> [Passage provided]
•••
April in Glenwood: Curse lifted
In life, I try to be enthusiastic about at least one person, place, or thing — better known as a noun — per day. I certainly don’t limit myself to only one, of course. I just don’t have enough energy to be enthusiastic 24-7.
This week, watching the World Series had me in anticipation practically every day. I wish I could say baseball does that for me every time. I admittedly lack the extended attention span and knack for understanding how pitchers know what catchers are saying with those secret hand signals. I mostly like to watch the Cubs, and sometimes the Rockies, and friends’ kids’ little league and high school games. I’ve been a Cub fan since high school, when I was turned on to the team and its loyal following and Blues Brothers-esque culture by friends.
Somewhere, John Belushi is smiling.
•••
> [Data rows]
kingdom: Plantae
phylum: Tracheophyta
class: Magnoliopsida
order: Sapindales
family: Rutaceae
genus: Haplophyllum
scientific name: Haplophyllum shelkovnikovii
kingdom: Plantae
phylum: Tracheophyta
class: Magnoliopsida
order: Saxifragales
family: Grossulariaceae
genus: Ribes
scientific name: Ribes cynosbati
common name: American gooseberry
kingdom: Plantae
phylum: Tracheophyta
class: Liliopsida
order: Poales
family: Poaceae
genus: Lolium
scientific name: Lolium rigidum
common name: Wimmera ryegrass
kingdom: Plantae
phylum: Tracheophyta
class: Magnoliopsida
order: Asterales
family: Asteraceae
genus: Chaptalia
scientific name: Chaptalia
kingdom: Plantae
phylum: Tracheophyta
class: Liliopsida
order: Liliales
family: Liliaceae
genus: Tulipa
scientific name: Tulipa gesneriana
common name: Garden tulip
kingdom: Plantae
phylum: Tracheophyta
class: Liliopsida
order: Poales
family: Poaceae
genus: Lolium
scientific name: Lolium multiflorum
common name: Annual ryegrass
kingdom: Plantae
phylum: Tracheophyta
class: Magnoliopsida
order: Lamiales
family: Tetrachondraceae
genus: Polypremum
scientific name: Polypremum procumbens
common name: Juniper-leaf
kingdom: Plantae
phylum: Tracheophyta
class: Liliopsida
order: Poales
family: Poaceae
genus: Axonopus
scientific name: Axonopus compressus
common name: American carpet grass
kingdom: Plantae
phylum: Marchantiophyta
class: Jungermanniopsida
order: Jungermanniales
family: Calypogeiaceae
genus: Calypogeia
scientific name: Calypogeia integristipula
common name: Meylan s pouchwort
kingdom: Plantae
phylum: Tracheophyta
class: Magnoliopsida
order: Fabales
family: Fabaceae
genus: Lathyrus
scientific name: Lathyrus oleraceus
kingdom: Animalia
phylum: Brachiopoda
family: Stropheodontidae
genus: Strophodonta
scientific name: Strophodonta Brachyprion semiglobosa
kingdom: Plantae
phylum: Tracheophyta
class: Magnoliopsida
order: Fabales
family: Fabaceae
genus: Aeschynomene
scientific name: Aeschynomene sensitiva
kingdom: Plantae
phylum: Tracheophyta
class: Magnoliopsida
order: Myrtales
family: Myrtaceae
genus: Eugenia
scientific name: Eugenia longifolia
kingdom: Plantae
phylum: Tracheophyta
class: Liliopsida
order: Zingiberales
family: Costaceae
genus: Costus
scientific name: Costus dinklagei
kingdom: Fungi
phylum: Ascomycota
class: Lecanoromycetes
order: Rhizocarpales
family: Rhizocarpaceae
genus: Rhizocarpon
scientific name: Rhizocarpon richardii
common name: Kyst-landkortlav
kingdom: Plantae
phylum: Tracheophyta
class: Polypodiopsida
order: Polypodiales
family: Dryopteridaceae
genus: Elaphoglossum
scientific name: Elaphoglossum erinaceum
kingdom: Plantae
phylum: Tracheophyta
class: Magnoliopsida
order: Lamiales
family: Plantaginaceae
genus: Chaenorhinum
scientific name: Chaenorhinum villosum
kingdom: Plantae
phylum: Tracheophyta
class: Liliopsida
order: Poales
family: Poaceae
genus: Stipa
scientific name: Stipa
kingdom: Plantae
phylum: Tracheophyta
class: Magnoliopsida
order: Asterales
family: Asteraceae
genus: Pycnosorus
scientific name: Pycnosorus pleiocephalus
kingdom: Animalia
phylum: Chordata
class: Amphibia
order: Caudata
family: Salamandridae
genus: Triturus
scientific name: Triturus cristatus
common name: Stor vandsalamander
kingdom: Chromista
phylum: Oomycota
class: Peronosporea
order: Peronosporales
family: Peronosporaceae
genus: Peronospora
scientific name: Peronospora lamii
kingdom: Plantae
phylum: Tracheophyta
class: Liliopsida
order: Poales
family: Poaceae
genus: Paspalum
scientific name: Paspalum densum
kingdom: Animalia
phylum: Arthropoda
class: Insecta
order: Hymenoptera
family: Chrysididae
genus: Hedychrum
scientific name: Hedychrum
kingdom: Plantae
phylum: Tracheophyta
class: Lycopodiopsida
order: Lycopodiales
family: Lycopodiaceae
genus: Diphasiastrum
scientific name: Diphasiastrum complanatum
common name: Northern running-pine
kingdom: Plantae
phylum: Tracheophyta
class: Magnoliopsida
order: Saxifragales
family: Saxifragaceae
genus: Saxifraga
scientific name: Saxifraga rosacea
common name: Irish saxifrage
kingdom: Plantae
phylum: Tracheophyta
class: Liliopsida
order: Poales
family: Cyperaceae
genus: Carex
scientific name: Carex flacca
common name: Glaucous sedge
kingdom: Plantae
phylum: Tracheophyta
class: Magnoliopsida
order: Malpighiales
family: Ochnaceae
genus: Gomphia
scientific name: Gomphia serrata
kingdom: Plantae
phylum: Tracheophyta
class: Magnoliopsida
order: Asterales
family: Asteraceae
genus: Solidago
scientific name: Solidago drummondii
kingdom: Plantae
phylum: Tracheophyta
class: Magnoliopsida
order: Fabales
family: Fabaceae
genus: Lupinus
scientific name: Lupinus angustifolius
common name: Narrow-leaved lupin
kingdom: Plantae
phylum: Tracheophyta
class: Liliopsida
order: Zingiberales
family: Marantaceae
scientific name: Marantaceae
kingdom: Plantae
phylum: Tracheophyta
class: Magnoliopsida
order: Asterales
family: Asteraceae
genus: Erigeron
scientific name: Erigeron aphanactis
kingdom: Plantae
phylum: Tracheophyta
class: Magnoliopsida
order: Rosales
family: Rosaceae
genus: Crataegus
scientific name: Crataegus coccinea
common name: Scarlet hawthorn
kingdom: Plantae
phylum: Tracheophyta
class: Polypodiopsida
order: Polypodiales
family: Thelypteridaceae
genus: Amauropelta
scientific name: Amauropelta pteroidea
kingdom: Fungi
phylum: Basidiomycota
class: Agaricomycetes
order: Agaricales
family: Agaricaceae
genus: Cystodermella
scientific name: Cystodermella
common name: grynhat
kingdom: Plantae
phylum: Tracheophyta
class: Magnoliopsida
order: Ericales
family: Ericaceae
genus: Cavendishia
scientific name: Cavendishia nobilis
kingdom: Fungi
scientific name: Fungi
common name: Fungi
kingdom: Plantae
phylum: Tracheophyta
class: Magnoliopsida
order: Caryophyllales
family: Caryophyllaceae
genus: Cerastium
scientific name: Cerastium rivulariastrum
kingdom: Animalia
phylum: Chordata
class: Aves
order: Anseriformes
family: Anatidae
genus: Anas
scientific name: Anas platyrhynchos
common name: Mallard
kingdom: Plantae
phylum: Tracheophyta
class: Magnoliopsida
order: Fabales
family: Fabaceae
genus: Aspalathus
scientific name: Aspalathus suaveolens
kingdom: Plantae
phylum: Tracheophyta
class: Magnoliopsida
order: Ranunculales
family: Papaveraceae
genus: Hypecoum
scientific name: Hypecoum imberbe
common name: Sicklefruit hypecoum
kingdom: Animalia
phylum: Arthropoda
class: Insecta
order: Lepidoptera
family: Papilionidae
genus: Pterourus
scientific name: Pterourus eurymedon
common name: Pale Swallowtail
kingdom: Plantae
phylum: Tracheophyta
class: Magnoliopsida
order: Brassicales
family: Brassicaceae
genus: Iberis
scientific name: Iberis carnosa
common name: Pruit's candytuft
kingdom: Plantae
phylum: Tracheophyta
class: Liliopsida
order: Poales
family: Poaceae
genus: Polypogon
•••
> [Exercise tasks]
**A.** From the Glenwood column, output the passage that begins at the words "April in Glenwood: Curse" and stops after "Belushi is smiling.".
**B.** Translate this sentence from the Glenwood column into Spanish: "This week, watching the World Series had me in anticipation practically every day."

> [The solutions]
**A.**
April in Glenwood: Curse lifted
In life, I try to be enthusiastic about at least one person, place, or thing — better known as a noun — per day. I certainly don’t limit myself to only one, of course. I just don’t have enough energy to be enthusiastic 24-7.
This week, watching the World Series had me in anticipation practically every day. I wish I could say baseball does that for me every time. I admittedly lack the extended attention span and knack for understanding how pitchers know what catchers are saying with those secret hand signals. I mostly like to watch the Cubs, and sometimes the Rockies, and friends’ kids’ little league and high school games. I’ve been a Cub fan since high school, when I was turned on to the team and its loyal following and Blues Brothers-esque culture by friends.
Somewhere, John Belushi is smiling.

**B.** Esta semana, ver la Serie Mundial me tuvo expectante prácticamente todos los días.